Other nations will have heightened fears for their own security and hence consider arms procurement.
Ironically, this could be the reason that the US could eventually feel threatened. The US move would not
then be a reaction to arms proliferation, it would be a cause of it.
"Just how big a threat missile defense could pose to U.S. security can be found in a report
issued last summer by the National Intelligence Council. That report suggested that deployment of such a
system would likely provoke "an unsettling series of political and military ripple effects ... that
would include a sharp buildup of strategic and medium-range nuclear missiles by China, India and
Pakistan and the further spread of military technology in the Middle East.""
... Russian President Vladimir Putin has warned that U.S. violation of the ABM Treaty would force
Russia to augment its nuclear capability by mounting multiple warheads on its missiles. At the same time,
Putin suggested that both the START I and START II treaties would be negated by the U.S. abrogating the
ABM Treaty. The termination of these treaties would also eliminate verification and inspection
requirements and allow Russia to hide its nuclear capabilities.
Michelle Ciarrocca and William Hartung, Star Wars Revisited19, Foreign Policy In Focus, Volume 6, Number 25, June 2001
India and Pakistan for example have confirmed their nuclear capabilities and India, together with China
and Russia have expressed their concerns at US aggression, often violating international law. Deployment
of a US national missile defence system therefore risks
drawing South Asia into an arms race20.
The UK's then Conservative opposition party leader, William Hague has announced at the beginning of 2001
that he would support21
the US scheme and has urged the UK government to do so as well. This has already caused concern within UK
political circles and across Europe. If the Labour government were to be supportive of this, it would put
UK at odds with the rest of Europe. Already discussions at the end of 2002 about the U.S. installing parts
of missile defense systems in UK and other European countries is causing concern that these countries
could also become targets of terrorist attacks.

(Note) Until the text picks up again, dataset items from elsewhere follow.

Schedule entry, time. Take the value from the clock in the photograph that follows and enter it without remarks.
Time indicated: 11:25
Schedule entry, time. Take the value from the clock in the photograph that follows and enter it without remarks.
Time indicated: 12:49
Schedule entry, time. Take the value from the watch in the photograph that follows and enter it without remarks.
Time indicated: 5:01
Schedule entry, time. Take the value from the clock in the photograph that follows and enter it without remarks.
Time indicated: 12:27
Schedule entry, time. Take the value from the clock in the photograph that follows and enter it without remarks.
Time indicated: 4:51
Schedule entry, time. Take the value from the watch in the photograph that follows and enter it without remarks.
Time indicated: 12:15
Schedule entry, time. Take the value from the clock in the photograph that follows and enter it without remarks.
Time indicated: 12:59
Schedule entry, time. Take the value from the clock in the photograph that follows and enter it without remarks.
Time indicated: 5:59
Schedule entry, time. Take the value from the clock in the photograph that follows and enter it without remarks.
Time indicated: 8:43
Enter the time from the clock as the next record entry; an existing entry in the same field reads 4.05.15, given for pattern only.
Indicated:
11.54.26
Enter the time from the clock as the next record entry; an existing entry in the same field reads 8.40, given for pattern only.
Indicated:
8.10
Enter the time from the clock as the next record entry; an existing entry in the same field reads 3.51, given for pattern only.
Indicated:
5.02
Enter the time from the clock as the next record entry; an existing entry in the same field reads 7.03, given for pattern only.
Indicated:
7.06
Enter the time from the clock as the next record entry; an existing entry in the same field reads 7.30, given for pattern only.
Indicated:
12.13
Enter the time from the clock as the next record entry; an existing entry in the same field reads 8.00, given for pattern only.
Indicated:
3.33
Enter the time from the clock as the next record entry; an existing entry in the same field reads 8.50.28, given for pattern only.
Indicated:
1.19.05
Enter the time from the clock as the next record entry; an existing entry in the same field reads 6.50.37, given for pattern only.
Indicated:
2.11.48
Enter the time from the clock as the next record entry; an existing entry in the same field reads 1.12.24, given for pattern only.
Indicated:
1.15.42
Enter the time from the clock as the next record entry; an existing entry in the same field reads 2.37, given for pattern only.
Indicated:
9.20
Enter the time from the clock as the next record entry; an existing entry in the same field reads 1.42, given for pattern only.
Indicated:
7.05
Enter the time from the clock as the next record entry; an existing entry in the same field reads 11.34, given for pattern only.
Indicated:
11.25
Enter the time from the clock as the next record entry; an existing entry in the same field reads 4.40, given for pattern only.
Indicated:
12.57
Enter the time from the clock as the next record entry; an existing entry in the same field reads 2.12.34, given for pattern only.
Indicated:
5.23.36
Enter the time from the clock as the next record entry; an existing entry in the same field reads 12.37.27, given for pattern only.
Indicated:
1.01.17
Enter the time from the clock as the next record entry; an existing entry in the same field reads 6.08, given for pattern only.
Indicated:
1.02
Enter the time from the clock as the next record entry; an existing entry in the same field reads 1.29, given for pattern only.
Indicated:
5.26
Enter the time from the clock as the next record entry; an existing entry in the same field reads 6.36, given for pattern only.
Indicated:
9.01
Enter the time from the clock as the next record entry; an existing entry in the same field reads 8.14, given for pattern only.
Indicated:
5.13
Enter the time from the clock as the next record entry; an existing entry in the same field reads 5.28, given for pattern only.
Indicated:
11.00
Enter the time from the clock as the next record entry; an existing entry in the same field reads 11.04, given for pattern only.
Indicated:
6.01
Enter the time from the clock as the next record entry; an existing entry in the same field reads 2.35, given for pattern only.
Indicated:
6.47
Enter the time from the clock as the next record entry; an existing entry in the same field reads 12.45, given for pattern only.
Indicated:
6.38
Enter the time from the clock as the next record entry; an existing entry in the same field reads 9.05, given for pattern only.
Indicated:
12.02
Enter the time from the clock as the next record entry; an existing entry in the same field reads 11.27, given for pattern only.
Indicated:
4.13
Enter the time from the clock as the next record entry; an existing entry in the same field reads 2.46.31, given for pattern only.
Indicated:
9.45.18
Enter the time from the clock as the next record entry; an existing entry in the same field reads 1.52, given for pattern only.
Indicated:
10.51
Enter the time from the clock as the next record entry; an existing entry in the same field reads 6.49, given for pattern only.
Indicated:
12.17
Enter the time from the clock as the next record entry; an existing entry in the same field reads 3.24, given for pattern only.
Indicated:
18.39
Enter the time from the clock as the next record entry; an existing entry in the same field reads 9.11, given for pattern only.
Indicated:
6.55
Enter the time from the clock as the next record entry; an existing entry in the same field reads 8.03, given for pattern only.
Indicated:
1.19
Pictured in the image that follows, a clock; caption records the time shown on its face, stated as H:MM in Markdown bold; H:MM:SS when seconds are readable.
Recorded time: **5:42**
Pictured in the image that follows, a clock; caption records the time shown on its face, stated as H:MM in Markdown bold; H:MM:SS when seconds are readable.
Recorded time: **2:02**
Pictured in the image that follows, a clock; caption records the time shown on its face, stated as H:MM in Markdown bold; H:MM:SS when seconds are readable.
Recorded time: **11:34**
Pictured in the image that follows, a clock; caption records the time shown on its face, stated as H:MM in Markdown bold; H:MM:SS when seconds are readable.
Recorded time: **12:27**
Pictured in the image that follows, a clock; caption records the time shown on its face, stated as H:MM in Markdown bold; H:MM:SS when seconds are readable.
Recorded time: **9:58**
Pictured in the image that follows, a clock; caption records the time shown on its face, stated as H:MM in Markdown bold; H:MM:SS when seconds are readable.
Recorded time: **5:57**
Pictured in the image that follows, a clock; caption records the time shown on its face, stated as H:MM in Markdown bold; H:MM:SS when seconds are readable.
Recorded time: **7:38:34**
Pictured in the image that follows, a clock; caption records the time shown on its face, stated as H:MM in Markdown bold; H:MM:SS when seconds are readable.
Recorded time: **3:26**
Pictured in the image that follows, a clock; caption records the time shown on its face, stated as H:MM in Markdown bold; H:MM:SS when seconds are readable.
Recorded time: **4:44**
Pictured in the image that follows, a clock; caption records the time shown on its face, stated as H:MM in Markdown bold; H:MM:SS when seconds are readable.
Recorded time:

"On May 19, a few days after Postol sent his letter to the White House, the Los Angeles Times published
an interview with a high-level US intelligence official who flatly contradicted the Clinton Administration's
contention that China has nothing to fear from a limited US NMD system. The official also noted that the North
Korean and Iranian missile threats have not been moving along as rapidly as expected, and he asserted that the
concept of the "rogue state" was in itself an impediment to objective analysis of the missile threat."
William Hartung and Michelle Ciarrocca, Star Wars II; Here We Go Again22, The Nation Magazine, June 19, 2000
Instead of reducing security concerns, it is heightened. There are other, more peaceful ways to promote better
security and cooperation between nations, as the following hints:
"[T]he poorer and weaker nations and peoples of the world regard the entire BMD controversy with a
mixture of disbelief and disgust. For the world's richest nation [USA] to spend such enormous sums on unproven
and provocative technologies while failing to pay the full amount of their dues to the UN, refusing to agree to
total debt relief for the poorest nations, and denying full access to American markets for such key Third World
products as textiles and sugar, seems utterly incomprehensible. To put this in specific perspective: it was
estimated by a Greenpeace activist from the Cook Islands that the $100 million wasted on the failed July 7, 2000
test could have built and run a hospital and provided free university education for the entire population of the
Cook Islands for many decades. Surely, American security would be better served by spending money on such worthy
projects than by a futile attempt to create an unattainable Fortress America."
Michael Wallace, Ballistic Missile Defense: The view from the cheap seats23, WagingPeace.org (Nuclear Age Peace Foundation)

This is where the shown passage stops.